Data from this CRx-150 trial are being presented in a poster entitled "Effects of CRx-150 on Chronic and Acute Release of Inflammatory Markers in Patients with Periodontitis, a Randomized Placebo-Controlled Clinical Trial", F. D'Aiuto, etal., at the Gordon Research Conference on Periodontal Diseases, June 4-9, 2006 in Barga, Italy.
"By blunting the spike in CRP that occurs immediately following SRP, CRx-150 has demonstrated its ability to effectively modulate the release of an important validated inflammatory marker," said Dr. Jan Lessem, Chief Medical Officer of CombinatoRx.

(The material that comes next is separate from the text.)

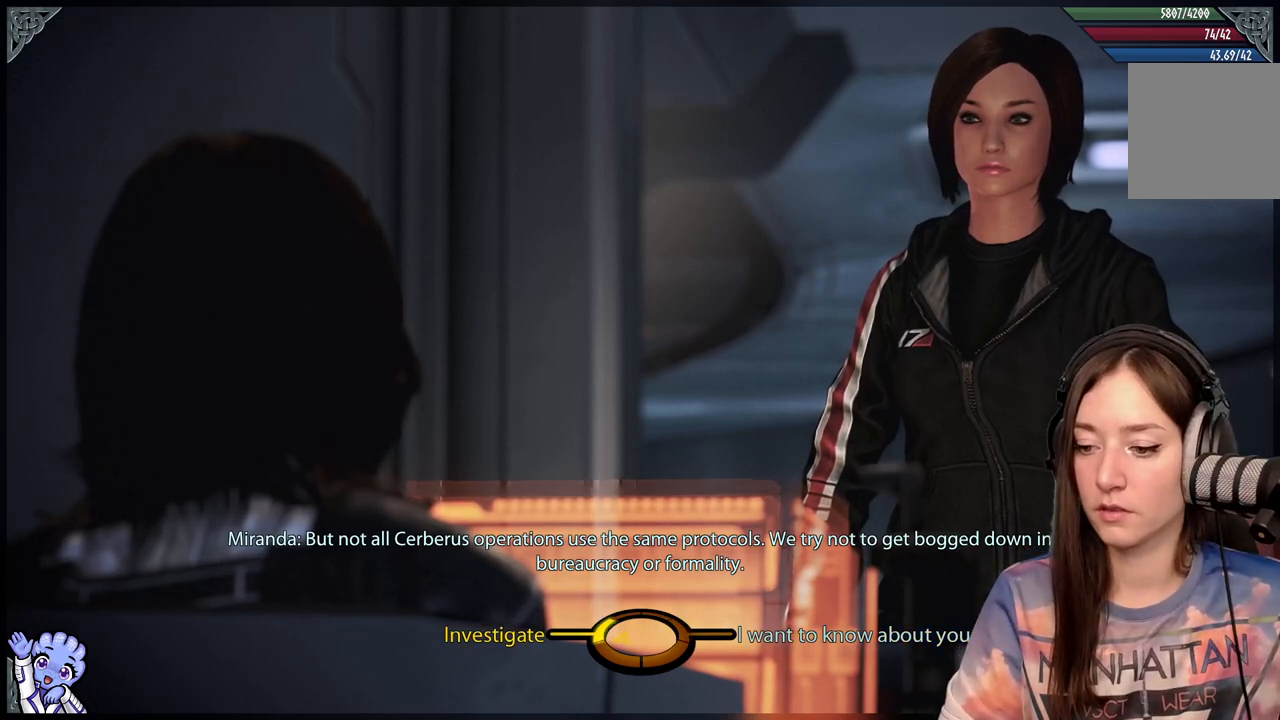
{"buttons": ["A"], "left_stick": "left", "right_stick": "center", "events": [[467, "A", "down"]]}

"Further study of CRx-150 will be required to understand the magnitude of its effects, given the activity in the acute phase of this model, and we look forward to results of the CRx-150 Phase 2 trial in patients with rheumatoid arthritis expected in the first half of 2007," commented Alexis Borisy, President and CEO of CombinatoRx. "Overall we are very pleased that four of the six trials on which we have reported Phase 2 data this year have now shown translation of activity into humans."
About the Trial Design
This clinical trial was a blinded, placebo-controlled, randomized study of the effect of an 8-week treatment of CRx-150 compared to placebo in a 1:1 ratio. The primary endpoint was a reduction in CRP from baseline to day 42. Secondary endpoints of the study included changes in CRP levels following SRP, reduction in periodontal pocket depth and ability to modulate a panel of inflammatory cytokines.

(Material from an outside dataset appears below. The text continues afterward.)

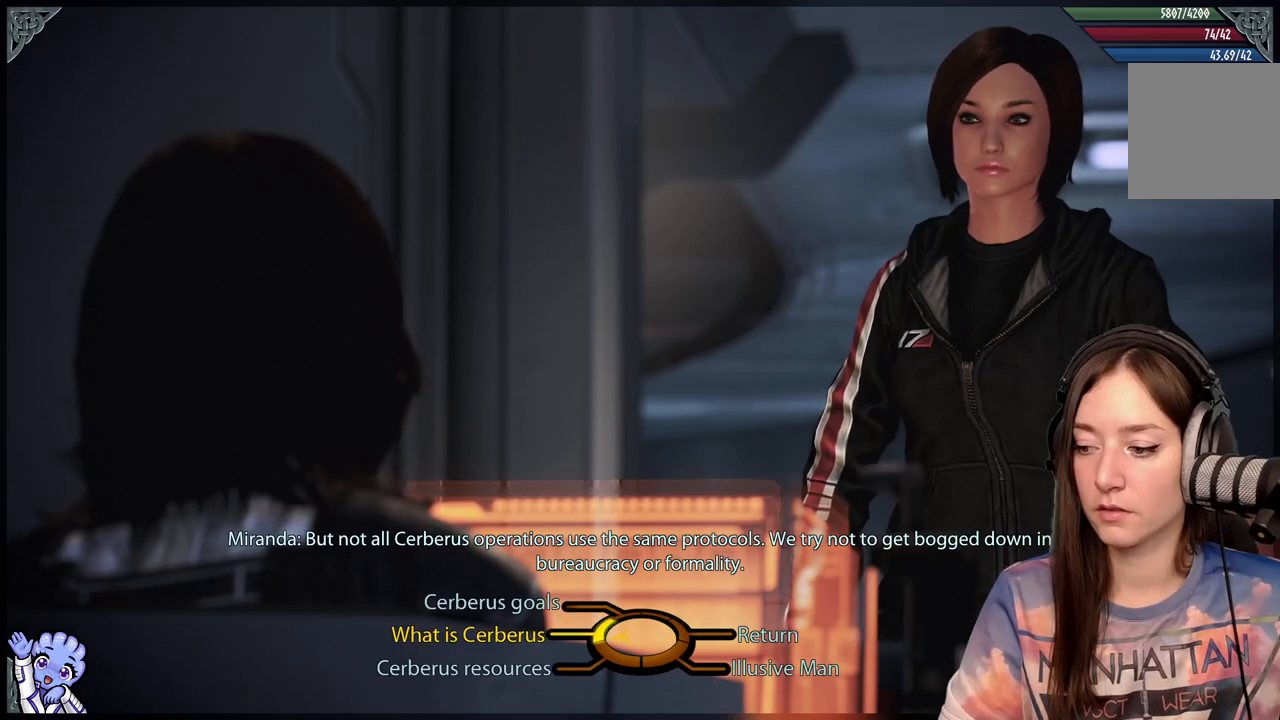
{"buttons": [], "left_stick": "down-left", "right_stick": "center", "events": [[67, "A", "up"], [167, "left_stick", "up-left"], [367, "left_stick", "left"], [467, "left_stick", "down-left"]]}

Patients were enrolled into the trial with severe periodontitis, defined as a minimum of 10 pockets between the teeth and gum measuring greater than or equal to 5mm in depth with at least 4 pockets greater than or equal to 6mm. Ten percent of all the pockets must have been shown to bleed on probing. Baseline CRP levels upon enrollment had to be greater than 1.5mg/L. Overall median CRP levels at study baseline were 3.4 mg/L. CRx-150 was dosed in this trial using a single dose of dipyridamole and two different doses of amoxapine. Patients received the first ratio for the first two weeks of treatment and the second ratio for the following six weeks. SRP of the subjects' teeth was conducted on day 42. Inflammatory cytokine levels were measured periodically throughout the study. Fifty-six patients were enrolled in the trial at a single study center in London, England.
About CRx-150
CRx-150 is a novel orally available syncretic drug candidate in Phase 2 clinical development for immuno-inflammatory diseases. A syncretic drug comprises two compounds that are designed to act synergistically through multiple pathways to provide a novel therapeutic effect which neither component alone can achieve. CRx-150 contains low doses of amoxapine and dipyridamole, neither of which is indicated for the treatment of immuno-inflammatory disease on its own, but which have been shown in preclinical studies to act synergistically to modulate cytokine production. CRx-150 was discovered using the CombinatoRx combination High Throughput Screening (cHTS(TM)) technology and would be developed in a unique formulation for the treatment of immuno-inflammatory diseases.
CRx-150 is currently being evaluated in an ongoing Phase 2 clinical trial in patients with rheumatoid arthritis. CRx-150 is one of a portfolio of six product candidates that CombinatoRx is currently testing in Phase 2 clinical trials.